The recent publication of Esther Schor’s Bridge of Words: Esperanto and the Dream of a Universal Language has drawn new attention to the Jewish roots of Esperanto, a language invented by a Polish Jew in the late nineteenth century. Ludwik Zamenhof saw a universal language as a pathway to a world without nationalism, tribalism, and war.

His dream, of course, was never realized. But Esperanto itself never quite died out. It captured the imagination of people around the world and even today has possibly hundreds of thousands of speakers. (For example, the philanthropist George Soros grew up in an Esperanto-speaking home.) In the period between the two world wars, Esperanto societies and courses emerged all over the world, including in Poland, and attracted followers and students, including young, idealistic Jews.
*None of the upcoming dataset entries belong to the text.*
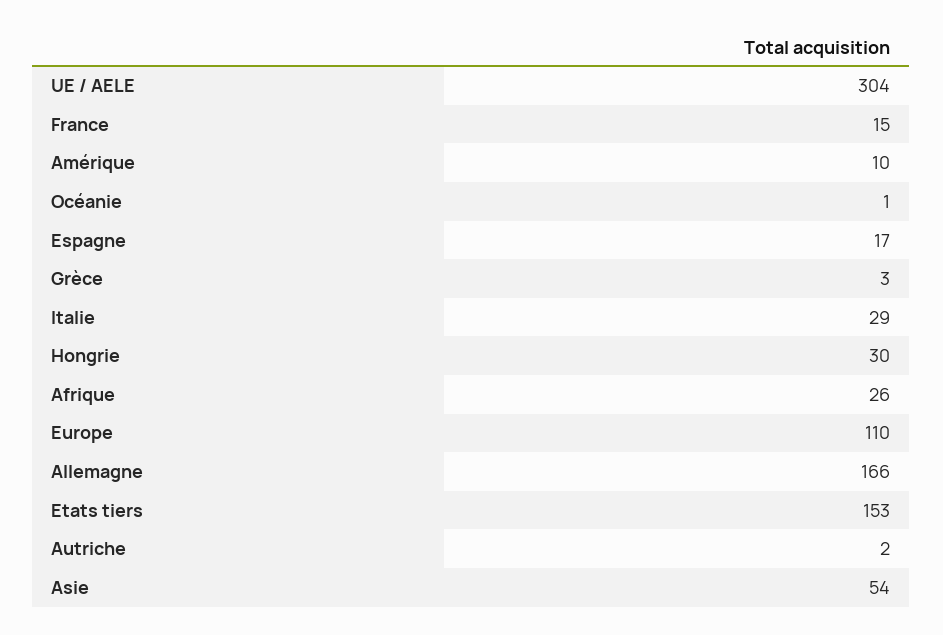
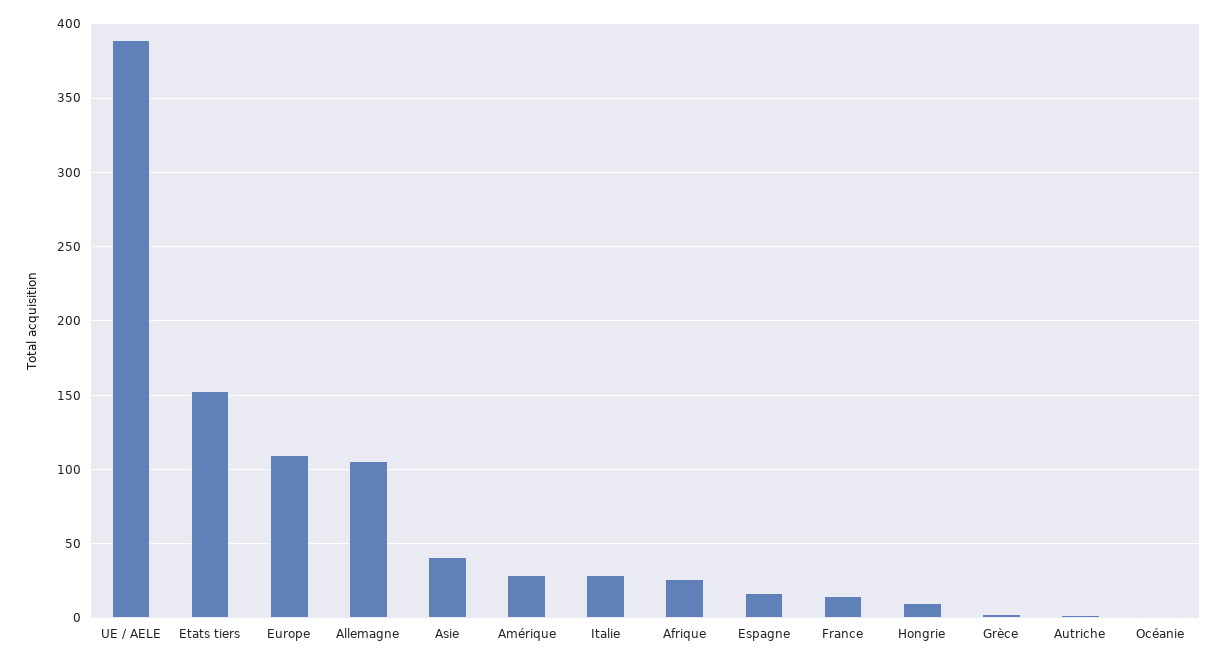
  {
-   "UE / AELE": 304,
+   "UE / AELE": 390,
    "France": 15,
-   "Amérique": 10,
+   "Amérique": 30,
    "Océanie": 1,
    "Espagne": 17,
    "Grèce": 3,
    "Italie": 29,
-   "Hongrie": 30,
+   "Hongrie": 10,
    "Afrique": 26,
    "Europe": 110,
-   "Allemagne": 166,
+   "Allemagne": 105,
    "Etats tiers": 153,
    "Autriche": 2,
-   "Asie": 54
+   "Asie": 40
  }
This application for registration in an Esperanto course offered in the 1930s in Vilna (Wilno) by VILBIG (Vilna Jewish Education Society) was filled out by Tsile Lyubitsh, a young lingerie seamstress. Born in 1911, she was a member of the first generation to have attended one of the new secular Yiddish schools that were established in the wake of World War II.
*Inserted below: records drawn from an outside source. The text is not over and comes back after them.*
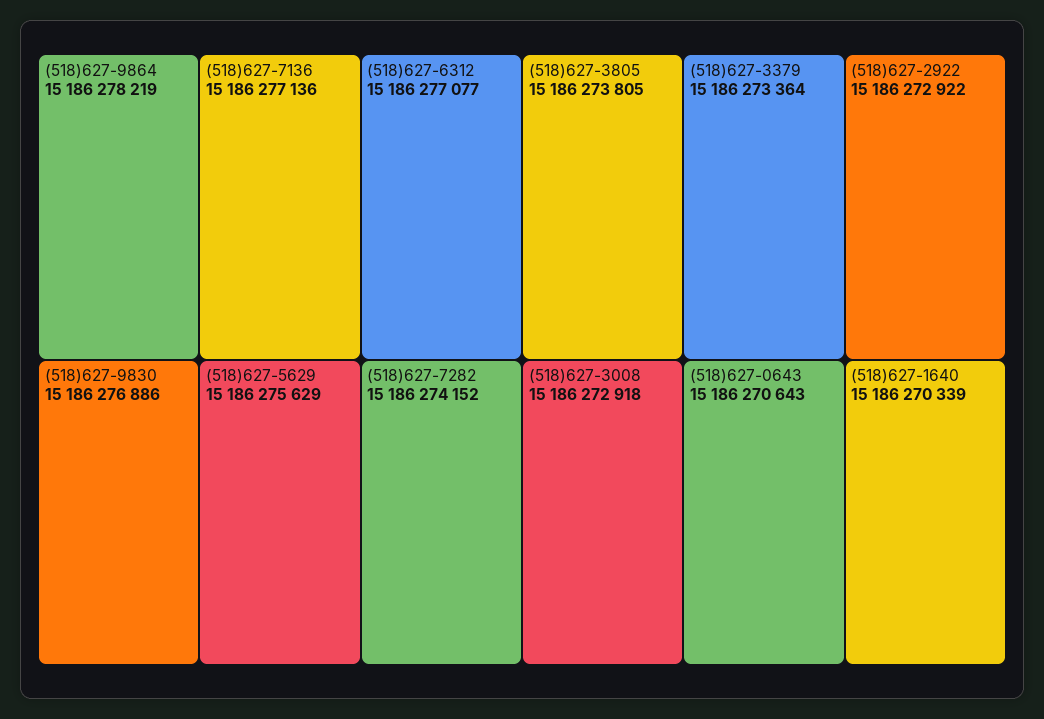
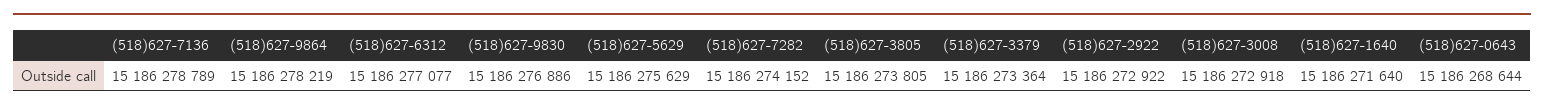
  {
    "(518)627-9864": 15186278219,
-   "(518)627-7136": 15186277136,
+   "(518)627-7136": 15186278789,
    "(518)627-6312": 15186277077,
    "(518)627-9830": 15186276886,
    "(518)627-5629": 15186275629,
    "(518)627-7282": 15186274152,
    "(518)627-3805": 15186273805,
    "(518)627-3379": 15186273364,
    "(518)627-2922": 15186272922,
    "(518)627-3008": 15186272918,
-   "(518)627-0643": 15186270643,
+   "(518)627-0643": 15186268644,
-   "(518)627-1640": 15186270339
+   "(518)627-1640": 15186271640
  }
What motivated Tsile to want to learn Esperanto? One possible clue comes from the memoir of a young Jewish man in Kielce, born in the same year at Tsile. A. Greyno, as he signed his submission to an autobiography contest sponsored by YIVO in the 1930s, was from a poor family. Like Tsile, he was a garment worker, and in his case, a trade unionist. He also dreamed of a world without borders, but more specifically, of a unified world proletariat, and had found a socialist Esperanto organization with which to affiliate:

Its main agenda was to promote the language among workers, to unite them through the organization, and to make them into internationalists in the fullest meaning of the word. The goal was to uproot people’s national traditions and educate them in the humanitarian spirit, to teach them to oppose chauvinism, racial hatred, and war, and to embrace socialism. (1)

Did Tsile have similar motivations for learning Esperanto?

This artifact is one of the thousands of pages of YIVO’s prewar archives currently held at the Lithuanian Central State Archives, and which have been digitized for the Edward Blank YIVO Vilna Collections Project.

Roberta Newman is YIVO’s Director of Digital Initiatives.

 

(1) Jeffrey Shandler, ed. Awakening Lives: Autobiographies of Jewish Youth in Poland Before the Holocaust. Yale University Press/YIVO, 2002, 92.